In an interview given to the newspaper Ikdam in February 1920 Abdulkadir declared he was an adherent of an autonomous Kurdish region with a leadership elected by Kurds. He was also supportive of the achievements of Şerif Pasha (who supported an autonomous Kurdistan) at the Peace Conference in Paris. Nevertheless, the Grand vizier Damat Ferid Pasha suspected Abdul-Kadir was organizing Kurdish tribal leaders in Anatolia in preparation for independence. As his objection against a Kurdish independence was made public, the dispute between two leaders of the SAK, namely Abdulkadir and Emin Ali Bedir Khan who favored independence emerged and the SAK was dissolved. According to Robert Olson, the British intelligence reported that by 1924 Ubeydullah was the registered as the head of the Azadî office in Constantinople. He wielded great influence over the Kurdish population of Constantinople, and was described as an indispensable figure in Kurdish politics.

== Death ==
Abdulkadir and his son Mehmed were charged with being involved in the Sheikh Said Rebellion and were tried by the Independence Tribunal in Diyarbakir.
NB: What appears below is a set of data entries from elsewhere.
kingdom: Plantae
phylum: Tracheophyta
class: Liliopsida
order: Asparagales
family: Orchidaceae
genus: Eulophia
Both were sentenced to death on 23 May 1925 and were hanged two days later. While walking towards the gallows, his son Mehmed was heard warning his executioners that their government's actions would open a Pandora's box and bring calamity upon themselves. After their execution another of Abdulkadir's sons, Abdullah rebelled against the government in revenge and according to British sources was temporarily successful.